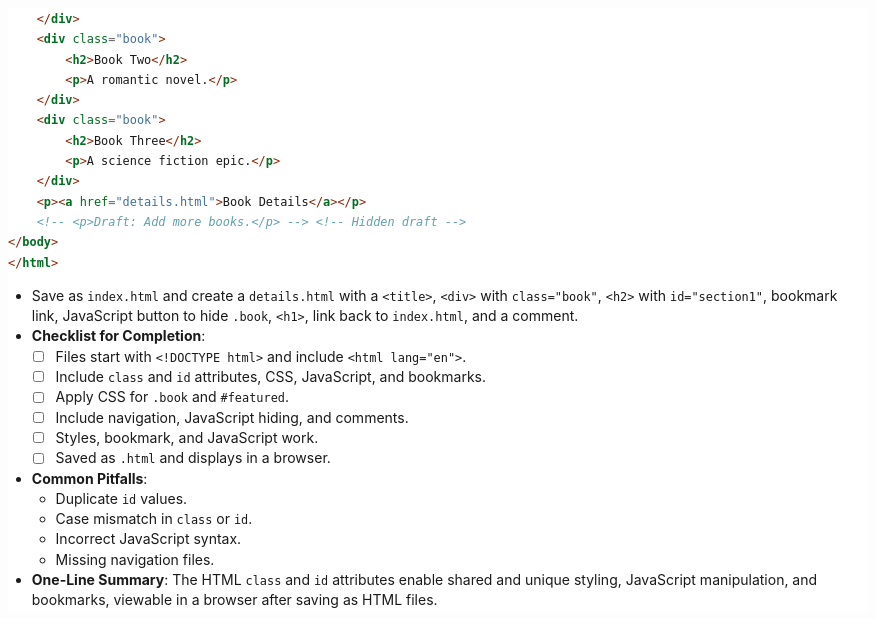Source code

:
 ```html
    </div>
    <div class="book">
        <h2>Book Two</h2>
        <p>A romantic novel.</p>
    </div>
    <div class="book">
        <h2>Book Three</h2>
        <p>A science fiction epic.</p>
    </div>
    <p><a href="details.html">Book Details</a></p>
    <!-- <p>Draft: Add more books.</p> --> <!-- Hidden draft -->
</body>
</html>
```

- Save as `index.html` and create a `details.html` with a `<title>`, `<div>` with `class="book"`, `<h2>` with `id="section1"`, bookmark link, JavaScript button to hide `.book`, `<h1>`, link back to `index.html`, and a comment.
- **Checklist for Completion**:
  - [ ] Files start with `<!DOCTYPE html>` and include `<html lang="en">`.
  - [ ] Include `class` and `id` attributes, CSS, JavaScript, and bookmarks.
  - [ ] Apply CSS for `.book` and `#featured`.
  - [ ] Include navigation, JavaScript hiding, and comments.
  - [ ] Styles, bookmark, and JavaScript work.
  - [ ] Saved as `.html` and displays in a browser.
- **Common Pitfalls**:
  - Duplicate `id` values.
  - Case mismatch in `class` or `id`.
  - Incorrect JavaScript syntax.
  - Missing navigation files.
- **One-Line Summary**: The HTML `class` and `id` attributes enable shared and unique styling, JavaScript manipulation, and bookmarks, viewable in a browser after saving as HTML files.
----------
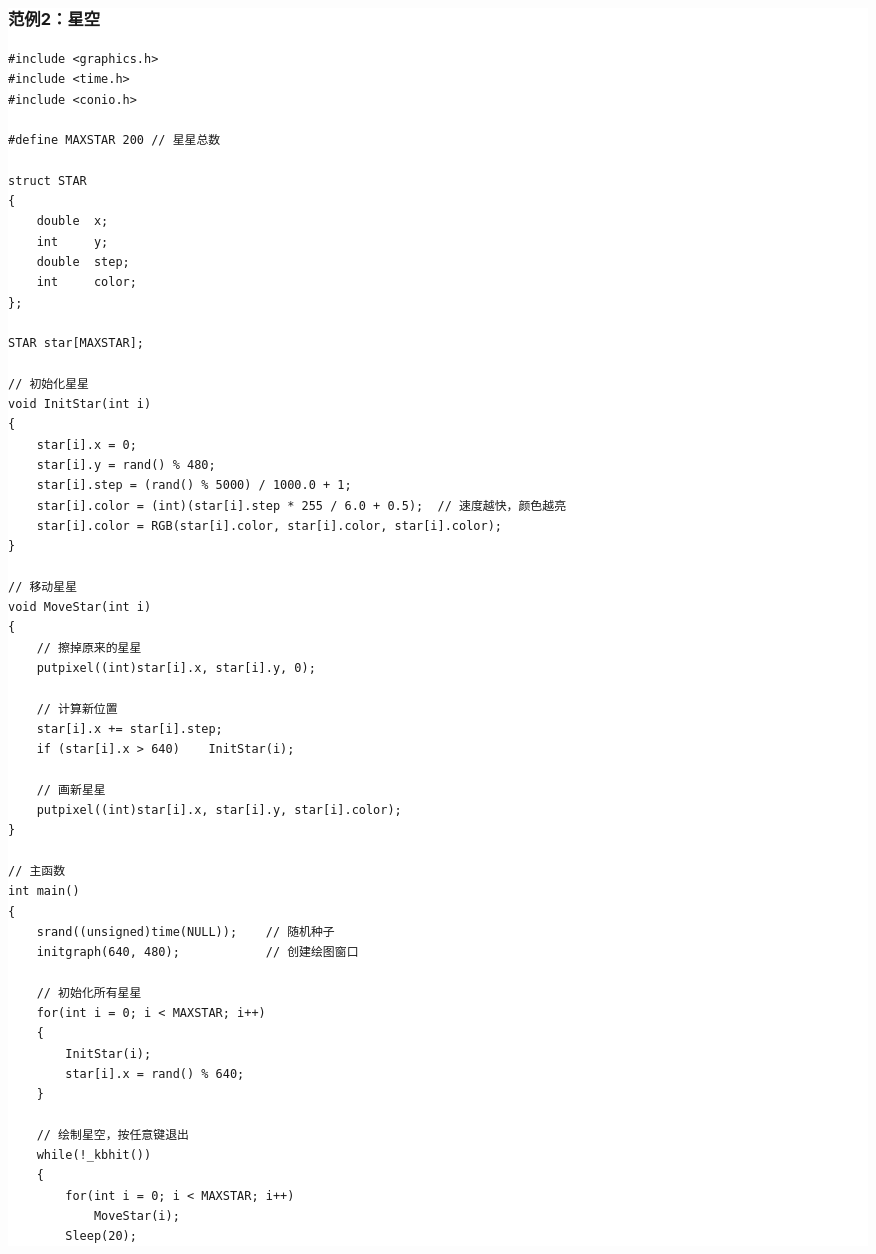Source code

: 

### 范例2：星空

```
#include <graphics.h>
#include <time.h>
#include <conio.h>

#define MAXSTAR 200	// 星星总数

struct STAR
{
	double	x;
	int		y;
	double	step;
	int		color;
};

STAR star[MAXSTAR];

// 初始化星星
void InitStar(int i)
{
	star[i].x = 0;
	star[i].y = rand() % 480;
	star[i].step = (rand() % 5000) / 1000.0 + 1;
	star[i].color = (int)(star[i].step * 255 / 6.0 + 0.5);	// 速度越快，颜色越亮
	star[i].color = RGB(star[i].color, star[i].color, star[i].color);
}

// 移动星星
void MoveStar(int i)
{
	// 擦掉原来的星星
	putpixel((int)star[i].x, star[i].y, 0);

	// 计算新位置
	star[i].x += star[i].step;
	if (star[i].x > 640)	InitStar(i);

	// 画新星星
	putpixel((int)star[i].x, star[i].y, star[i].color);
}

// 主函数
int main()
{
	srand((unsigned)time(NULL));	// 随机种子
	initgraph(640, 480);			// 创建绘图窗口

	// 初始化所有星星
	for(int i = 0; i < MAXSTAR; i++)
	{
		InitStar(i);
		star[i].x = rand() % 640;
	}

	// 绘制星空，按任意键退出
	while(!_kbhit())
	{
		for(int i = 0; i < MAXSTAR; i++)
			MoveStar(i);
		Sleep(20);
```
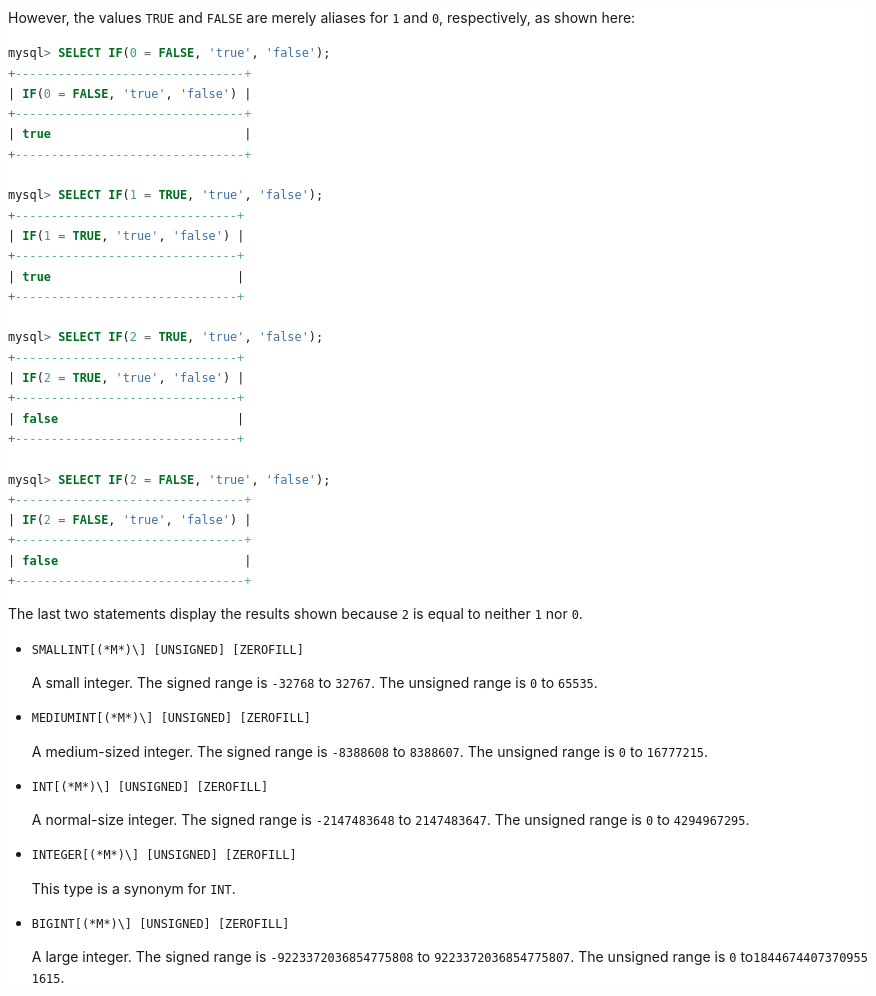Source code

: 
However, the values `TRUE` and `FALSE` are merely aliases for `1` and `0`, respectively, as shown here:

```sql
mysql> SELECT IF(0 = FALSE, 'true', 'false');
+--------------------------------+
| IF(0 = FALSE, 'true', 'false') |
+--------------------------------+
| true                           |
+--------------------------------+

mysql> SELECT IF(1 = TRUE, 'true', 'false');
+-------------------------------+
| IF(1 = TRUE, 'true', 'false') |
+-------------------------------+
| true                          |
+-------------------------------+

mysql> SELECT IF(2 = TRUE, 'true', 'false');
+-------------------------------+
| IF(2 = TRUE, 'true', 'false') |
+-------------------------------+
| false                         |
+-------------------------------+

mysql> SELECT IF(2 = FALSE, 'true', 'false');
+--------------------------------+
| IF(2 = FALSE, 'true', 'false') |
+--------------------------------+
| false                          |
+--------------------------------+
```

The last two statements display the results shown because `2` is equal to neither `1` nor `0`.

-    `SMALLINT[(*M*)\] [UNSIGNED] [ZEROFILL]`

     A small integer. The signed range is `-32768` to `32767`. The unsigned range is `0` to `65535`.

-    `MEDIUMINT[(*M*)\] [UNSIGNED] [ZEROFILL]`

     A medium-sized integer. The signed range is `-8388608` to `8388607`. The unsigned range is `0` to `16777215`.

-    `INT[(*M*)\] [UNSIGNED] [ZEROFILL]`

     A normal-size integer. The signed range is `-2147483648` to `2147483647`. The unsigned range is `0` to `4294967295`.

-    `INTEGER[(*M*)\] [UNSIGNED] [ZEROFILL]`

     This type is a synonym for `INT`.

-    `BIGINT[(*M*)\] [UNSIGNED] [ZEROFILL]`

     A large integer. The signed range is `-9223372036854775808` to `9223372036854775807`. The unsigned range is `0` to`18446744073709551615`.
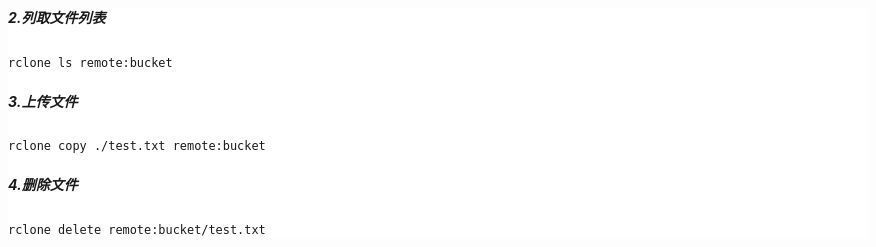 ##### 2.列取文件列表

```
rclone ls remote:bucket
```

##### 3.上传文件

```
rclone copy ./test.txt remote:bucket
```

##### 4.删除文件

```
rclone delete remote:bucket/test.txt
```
----------
> What you need to do:
Look through the material and find each line that includes "bucket", then copy it.

> Answer below:
rclone ls remote:bucket
rclone copy ./test.txt remote:bucket
rclone delete remote:bucket/test.txt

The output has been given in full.